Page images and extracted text
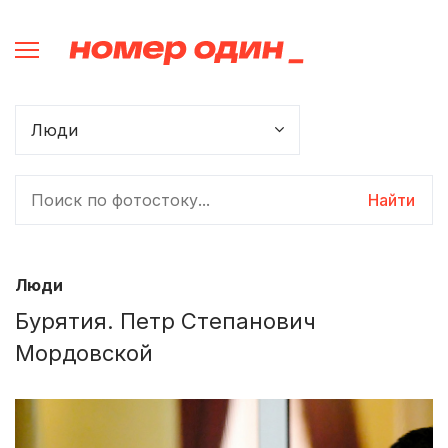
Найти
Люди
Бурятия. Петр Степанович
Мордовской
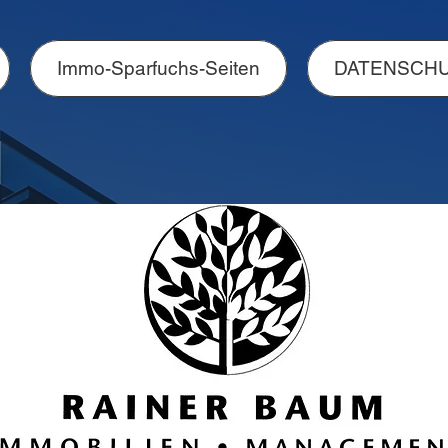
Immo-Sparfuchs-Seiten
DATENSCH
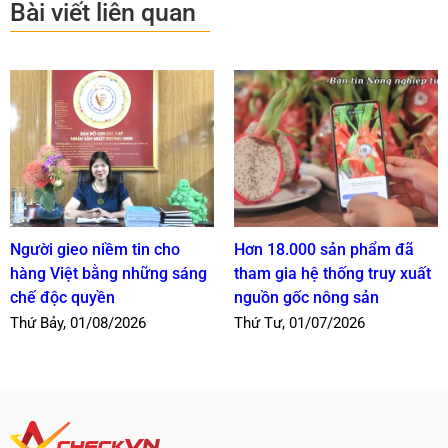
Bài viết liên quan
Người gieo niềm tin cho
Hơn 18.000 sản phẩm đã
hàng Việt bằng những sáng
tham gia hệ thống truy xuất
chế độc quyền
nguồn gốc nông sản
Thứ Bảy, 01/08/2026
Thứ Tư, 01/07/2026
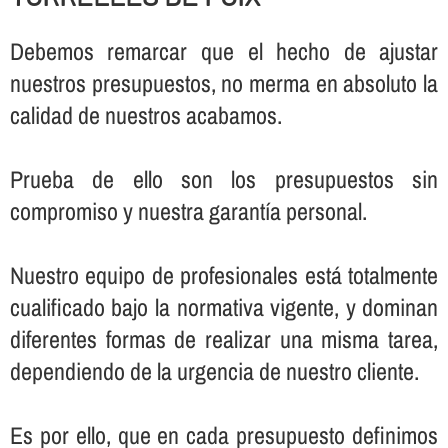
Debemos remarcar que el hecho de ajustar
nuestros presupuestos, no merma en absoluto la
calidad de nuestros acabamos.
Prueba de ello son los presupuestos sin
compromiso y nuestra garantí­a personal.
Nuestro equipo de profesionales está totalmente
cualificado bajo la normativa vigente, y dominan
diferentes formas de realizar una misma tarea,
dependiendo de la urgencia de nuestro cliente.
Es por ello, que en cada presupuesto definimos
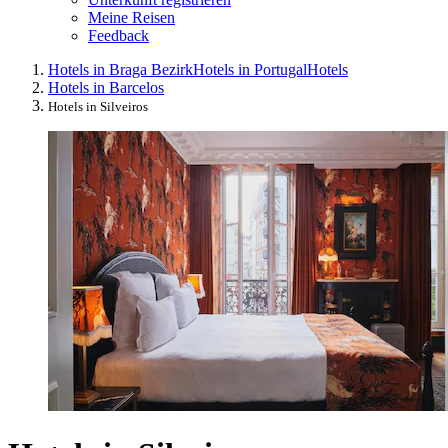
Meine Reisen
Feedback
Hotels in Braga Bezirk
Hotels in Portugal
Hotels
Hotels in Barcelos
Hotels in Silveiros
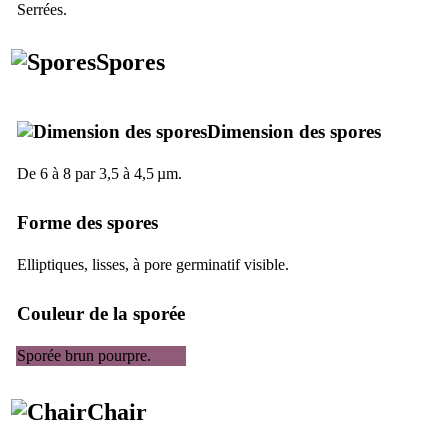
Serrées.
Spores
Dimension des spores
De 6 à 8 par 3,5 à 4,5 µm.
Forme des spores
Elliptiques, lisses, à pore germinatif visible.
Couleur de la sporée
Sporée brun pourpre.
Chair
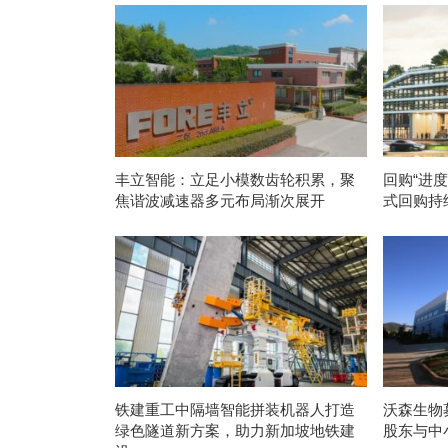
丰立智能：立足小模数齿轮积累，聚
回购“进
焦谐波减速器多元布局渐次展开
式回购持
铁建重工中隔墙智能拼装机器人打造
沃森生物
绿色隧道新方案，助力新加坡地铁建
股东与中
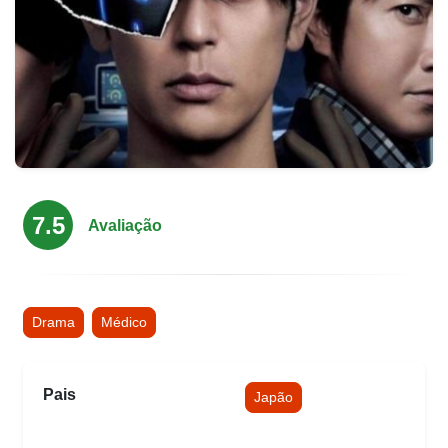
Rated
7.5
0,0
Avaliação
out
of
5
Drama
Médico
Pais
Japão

---

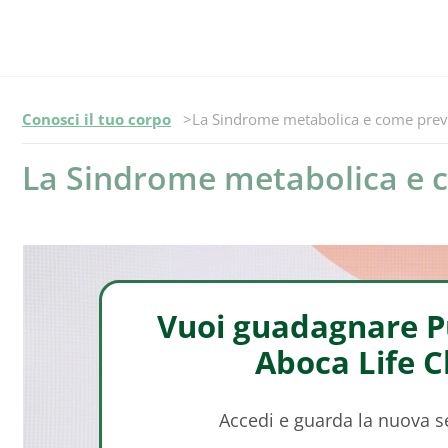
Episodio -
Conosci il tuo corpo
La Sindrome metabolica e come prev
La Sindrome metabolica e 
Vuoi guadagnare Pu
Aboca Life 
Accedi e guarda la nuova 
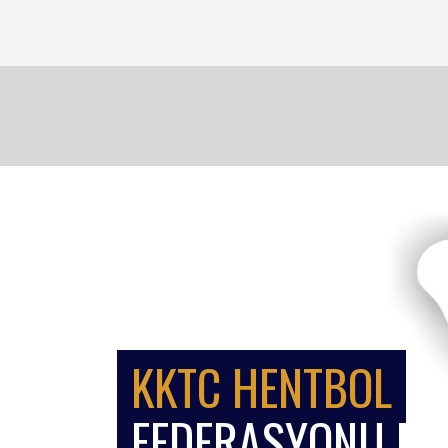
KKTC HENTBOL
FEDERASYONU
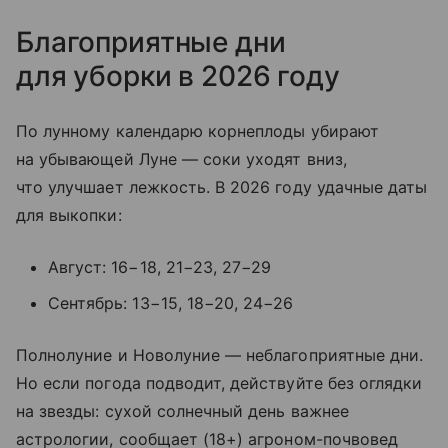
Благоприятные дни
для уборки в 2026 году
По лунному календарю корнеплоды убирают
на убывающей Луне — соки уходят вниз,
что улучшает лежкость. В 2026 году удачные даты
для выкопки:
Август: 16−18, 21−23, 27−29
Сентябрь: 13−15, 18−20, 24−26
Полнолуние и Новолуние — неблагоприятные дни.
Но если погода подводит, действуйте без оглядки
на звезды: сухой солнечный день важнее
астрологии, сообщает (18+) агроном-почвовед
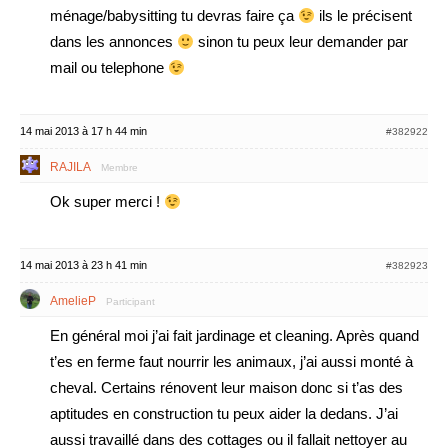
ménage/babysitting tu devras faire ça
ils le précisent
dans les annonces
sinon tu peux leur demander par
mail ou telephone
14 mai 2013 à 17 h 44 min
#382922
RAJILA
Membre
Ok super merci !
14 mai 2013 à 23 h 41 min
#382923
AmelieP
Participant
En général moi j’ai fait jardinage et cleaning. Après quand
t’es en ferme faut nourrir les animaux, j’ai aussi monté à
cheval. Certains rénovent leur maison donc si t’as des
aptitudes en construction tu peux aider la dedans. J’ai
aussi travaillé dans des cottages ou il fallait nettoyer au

## Problem requirements
Quote the entries above word for word, from the line with "KKTC HENTBOL" up to and including the line with "aussi travaillé dans", and omit the pictures.

## Exercise answer
KKTC HENTBOL
FEDERASYONU
Благоприятные дни
для уборки в 2026 году
По лунному календарю корнеплоды убирают
на убывающей Луне — соки уходят вниз,
что улучшает лежкость. В 2026 году удачные даты
для выкопки:
Август: 16−18, 21−23, 27−29
Сентябрь: 13−15, 18−20, 24−26
Полнолуние и Новолуние — неблагоприятные дни.
Но если погода подводит, действуйте без оглядки
на звезды: сухой солнечный день важнее
астрологии, сообщает (18+) агроном-почвовед
ménage/babysitting tu devras faire ça
ils le précisent
dans les annonces
sinon tu peux leur demander par
mail ou telephone
14 mai 2013 à 17 h 44 min
#382922
RAJILA
Membre
Ok super merci !
14 mai 2013 à 23 h 41 min
#382923
AmelieP
Participant
En général moi j’ai fait jardinage et cleaning. Après quand
t’es en ferme faut nourrir les animaux, j’ai aussi monté à
cheval. Certains rénovent leur maison donc si t’as des
aptitudes en construction tu peux aider la dedans. J’ai
aussi travaillé dans des cottages ou il fallait nettoyer au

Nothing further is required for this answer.